**** Supplied records

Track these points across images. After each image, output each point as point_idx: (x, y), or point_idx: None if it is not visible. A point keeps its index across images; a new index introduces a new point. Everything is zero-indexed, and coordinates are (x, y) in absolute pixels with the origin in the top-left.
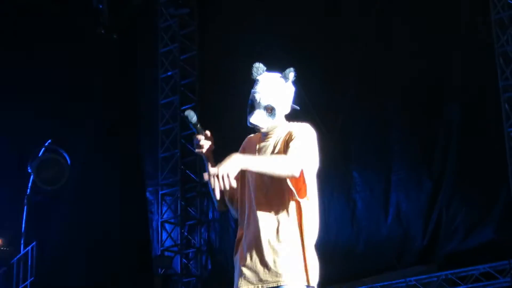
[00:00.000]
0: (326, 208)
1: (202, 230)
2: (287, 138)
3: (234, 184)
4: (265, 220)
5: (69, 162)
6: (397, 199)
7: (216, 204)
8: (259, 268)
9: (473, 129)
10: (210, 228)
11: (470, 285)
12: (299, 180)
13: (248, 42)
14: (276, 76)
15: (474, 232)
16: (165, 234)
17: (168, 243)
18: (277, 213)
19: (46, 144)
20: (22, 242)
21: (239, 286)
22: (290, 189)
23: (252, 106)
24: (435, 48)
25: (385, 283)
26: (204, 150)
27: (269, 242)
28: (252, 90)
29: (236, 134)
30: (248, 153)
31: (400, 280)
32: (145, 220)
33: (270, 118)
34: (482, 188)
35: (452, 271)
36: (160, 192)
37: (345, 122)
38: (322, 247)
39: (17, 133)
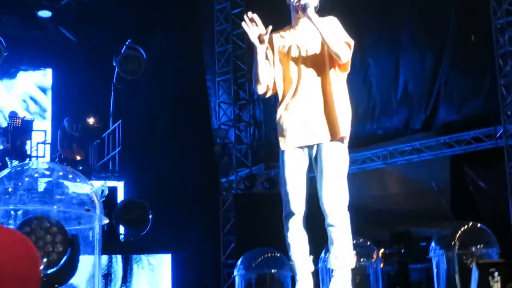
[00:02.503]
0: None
1: (250, 108)
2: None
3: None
4: (314, 89)
5: (145, 57)
6: (405, 78)
7: (259, 84)
8: (314, 129)
9: (467, 20)
10: (255, 106)
11: (463, 147)
12: (339, 64)
13: None
14: None
15: (467, 103)
16: (221, 112)
17: (224, 119)
18: (326, 82)
19: (127, 43)
20: (110, 120)
21: (294, 146)
22: (332, 65)
23: None
24: None
25: (395, 146)
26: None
27: (319, 106)
28: None
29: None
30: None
31: (407, 144)
32: (206, 101)
33: None
34: (473, 67)
35: (448, 136)
36: (217, 79)
37: (360, 17)
38: None
39: (105, 36)
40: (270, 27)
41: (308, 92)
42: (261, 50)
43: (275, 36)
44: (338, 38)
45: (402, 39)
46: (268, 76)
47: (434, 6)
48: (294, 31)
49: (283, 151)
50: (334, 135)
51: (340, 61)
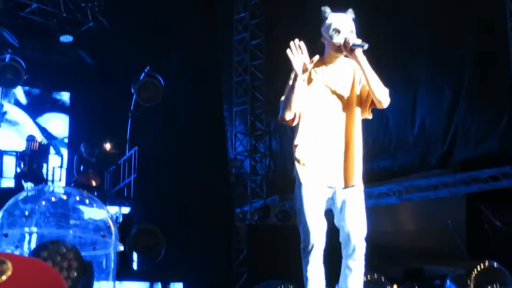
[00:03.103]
0: (363, 122)
1: (266, 139)
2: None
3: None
4: (339, 129)
5: (163, 84)
6: (422, 115)
7: (288, 111)
8: (339, 171)
9: (485, 59)
10: (272, 137)
11: (480, 185)
12: (370, 105)
13: None
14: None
15: (484, 141)
16: (238, 142)
17: (240, 149)
18: (351, 125)
19: (146, 70)
20: (127, 146)
21: (316, 182)
22: (361, 108)
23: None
24: None
25: (411, 182)
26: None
27: (348, 150)
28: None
29: None
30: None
31: (423, 180)
32: (222, 131)
33: None
34: (491, 105)
35: (465, 174)
36: (234, 109)
37: (378, 52)
38: None
39: (124, 62)
40: (317, 57)
41: (332, 131)
42: (301, 78)
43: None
44: (381, 84)
45: (420, 75)
46: (300, 104)
47: (452, 43)
48: (326, 69)
49: (303, 184)
50: (354, 181)
51: (381, 106)
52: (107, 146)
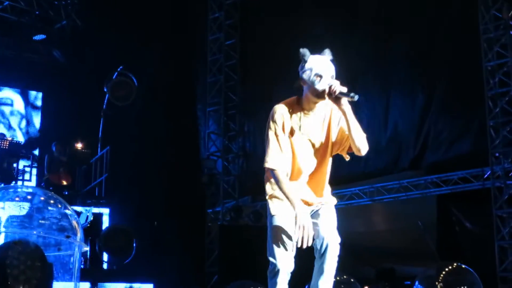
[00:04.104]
0: None
1: (239, 139)
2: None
3: None
4: (309, 168)
5: (136, 84)
6: (394, 118)
7: None
8: (317, 196)
9: (458, 63)
10: (245, 138)
11: (450, 187)
12: (348, 149)
13: None
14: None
15: (456, 144)
16: (211, 143)
17: (213, 149)
18: (326, 166)
19: (119, 69)
20: (99, 146)
21: (288, 214)
22: (338, 150)
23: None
24: None
25: (383, 184)
26: None
27: (322, 183)
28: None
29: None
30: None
31: (395, 182)
32: (195, 131)
33: None
34: (463, 109)
35: (436, 176)
36: (207, 109)
37: (352, 56)
38: None
39: (97, 61)
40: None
41: (305, 171)
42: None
43: (285, 112)
44: (362, 133)
45: (393, 78)
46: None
47: (426, 47)
48: (303, 114)
49: (275, 216)
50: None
51: (359, 153)
52: (79, 145)
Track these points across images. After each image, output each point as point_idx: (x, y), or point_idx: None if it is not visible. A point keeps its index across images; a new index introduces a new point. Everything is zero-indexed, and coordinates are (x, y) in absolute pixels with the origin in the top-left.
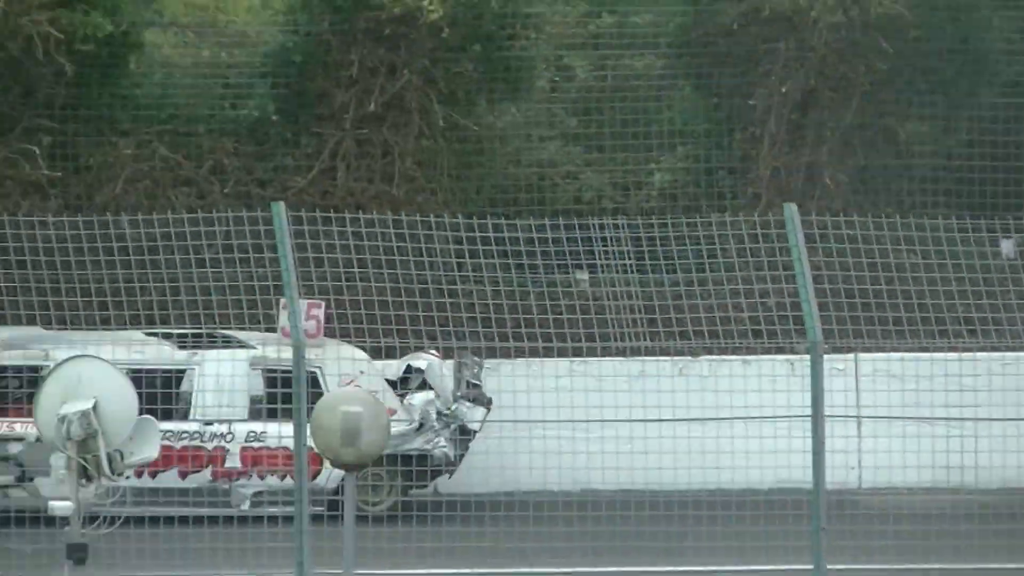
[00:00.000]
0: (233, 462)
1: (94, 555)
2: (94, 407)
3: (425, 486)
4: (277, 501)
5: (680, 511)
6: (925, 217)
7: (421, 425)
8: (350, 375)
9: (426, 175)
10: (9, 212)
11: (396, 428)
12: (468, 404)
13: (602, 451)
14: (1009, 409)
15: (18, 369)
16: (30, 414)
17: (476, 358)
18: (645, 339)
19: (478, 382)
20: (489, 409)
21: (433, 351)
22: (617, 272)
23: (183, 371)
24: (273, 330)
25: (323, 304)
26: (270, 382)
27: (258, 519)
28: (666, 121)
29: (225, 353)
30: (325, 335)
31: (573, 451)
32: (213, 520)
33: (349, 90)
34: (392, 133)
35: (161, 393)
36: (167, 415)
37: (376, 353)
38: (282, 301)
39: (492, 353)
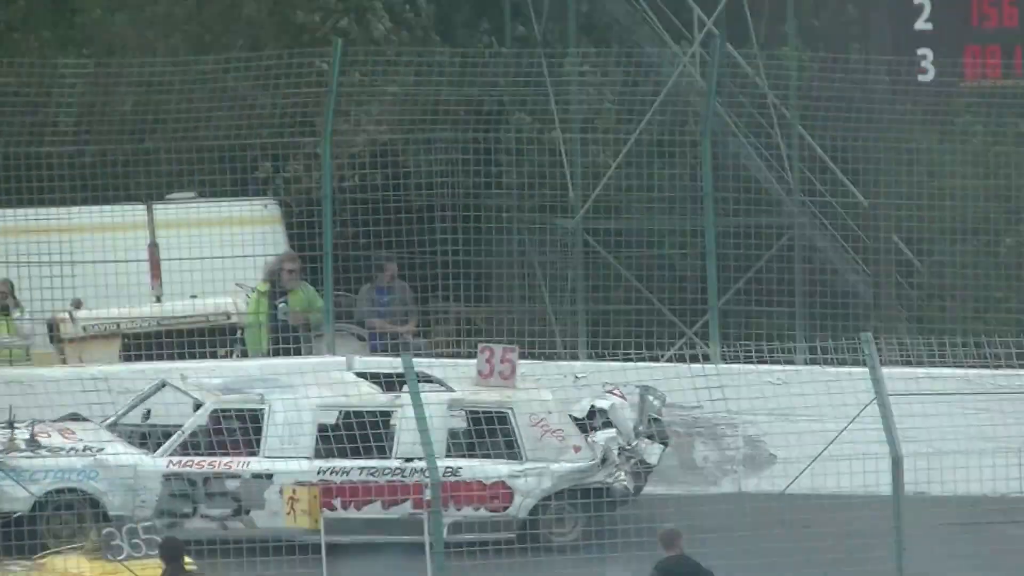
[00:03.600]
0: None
1: None
2: None
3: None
4: (473, 529)
5: None
6: None
7: (604, 460)
8: (539, 415)
9: None
10: None
11: (580, 463)
12: (647, 441)
13: None
14: None
15: (236, 412)
16: (246, 453)
17: (658, 393)
18: None
19: (659, 417)
20: (666, 446)
21: (616, 391)
22: None
23: (389, 412)
24: None
25: (516, 348)
26: (468, 422)
27: (455, 546)
28: None
29: (425, 397)
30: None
31: None
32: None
33: None
34: None
35: (372, 433)
36: (368, 452)
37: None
38: (479, 346)
39: None
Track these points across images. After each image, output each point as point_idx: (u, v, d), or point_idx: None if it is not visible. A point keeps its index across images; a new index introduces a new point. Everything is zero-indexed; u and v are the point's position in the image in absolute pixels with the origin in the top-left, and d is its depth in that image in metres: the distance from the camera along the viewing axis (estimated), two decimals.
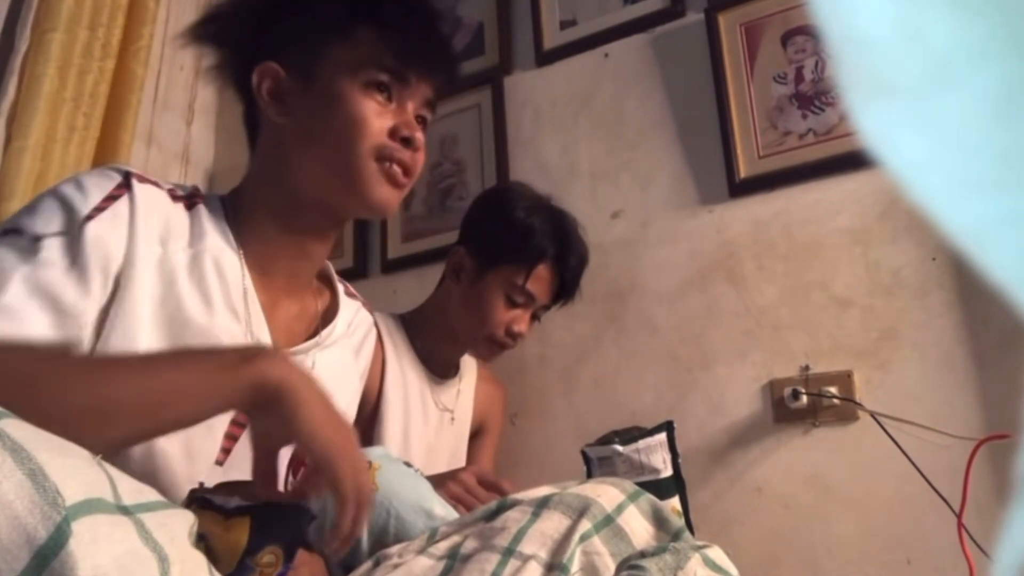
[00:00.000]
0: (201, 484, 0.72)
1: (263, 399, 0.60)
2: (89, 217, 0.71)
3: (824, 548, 1.27)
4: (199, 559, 0.51)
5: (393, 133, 0.83)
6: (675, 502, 1.16)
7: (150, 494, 0.48)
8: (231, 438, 0.78)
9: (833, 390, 1.30)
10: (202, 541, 0.55)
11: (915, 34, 0.16)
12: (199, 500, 0.59)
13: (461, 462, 1.41)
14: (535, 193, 1.38)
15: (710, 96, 1.52)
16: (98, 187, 0.73)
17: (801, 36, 1.47)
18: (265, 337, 0.82)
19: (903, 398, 1.26)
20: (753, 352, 1.39)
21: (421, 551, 0.69)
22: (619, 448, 1.16)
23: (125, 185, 0.75)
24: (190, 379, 0.61)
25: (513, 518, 0.68)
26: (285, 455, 0.70)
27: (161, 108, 1.93)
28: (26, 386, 0.57)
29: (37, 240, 0.68)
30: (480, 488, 1.04)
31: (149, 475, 0.69)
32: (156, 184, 0.79)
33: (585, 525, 0.66)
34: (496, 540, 0.65)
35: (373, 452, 0.85)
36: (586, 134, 1.66)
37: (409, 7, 0.86)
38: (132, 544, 0.43)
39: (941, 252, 1.27)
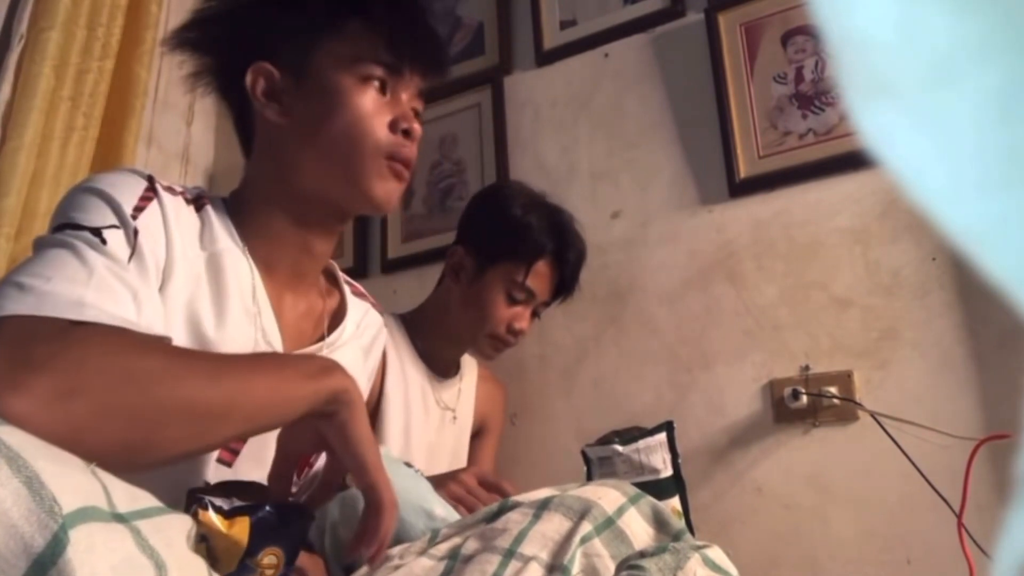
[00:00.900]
0: (207, 483, 0.73)
1: (331, 408, 0.65)
2: (135, 214, 0.71)
3: (824, 548, 1.27)
4: (197, 563, 0.51)
5: (393, 126, 0.83)
6: (675, 502, 1.16)
7: (145, 500, 0.48)
8: (241, 438, 0.79)
9: (833, 390, 1.30)
10: (203, 542, 0.55)
11: (915, 33, 0.16)
12: (199, 500, 0.59)
13: (462, 461, 1.41)
14: (530, 190, 1.39)
15: (710, 96, 1.52)
16: (130, 187, 0.73)
17: (801, 36, 1.47)
18: (275, 334, 0.82)
19: (903, 398, 1.26)
20: (753, 352, 1.39)
21: (422, 552, 0.69)
22: (619, 448, 1.16)
23: (152, 189, 0.75)
24: (282, 385, 0.63)
25: (514, 520, 0.68)
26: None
27: (161, 108, 1.93)
28: (145, 379, 0.56)
29: (97, 232, 0.67)
30: (481, 489, 1.04)
31: (157, 473, 0.69)
32: (171, 188, 0.79)
33: (586, 527, 0.66)
34: (497, 541, 0.65)
35: None
36: (586, 134, 1.66)
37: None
38: (129, 552, 0.43)
39: (941, 252, 1.27)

********

[To do]: Begin at the first line of the entries above and return each line exactly, stopping after the line that contains "32: (145, 220)". Pictures do not belong in the copy.

[Answer]:
Track these points across images. After each image, output each point as point_idx: (x, y), or point_idx: None if it is not visible. A point keeps its index across images; a new index introduces a new point. Everything is zero-indexed, and coordinates are (x, y) in absolute pixels with the origin in the top-left.
[00:00.000]
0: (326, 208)
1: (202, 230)
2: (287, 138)
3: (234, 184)
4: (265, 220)
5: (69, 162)
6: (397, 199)
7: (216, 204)
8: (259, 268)
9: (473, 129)
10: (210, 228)
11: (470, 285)
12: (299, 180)
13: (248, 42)
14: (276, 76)
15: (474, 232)
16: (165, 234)
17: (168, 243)
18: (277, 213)
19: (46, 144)
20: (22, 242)
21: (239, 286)
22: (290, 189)
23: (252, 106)
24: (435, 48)
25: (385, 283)
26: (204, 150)
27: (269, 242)
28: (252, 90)
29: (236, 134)
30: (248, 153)
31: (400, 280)
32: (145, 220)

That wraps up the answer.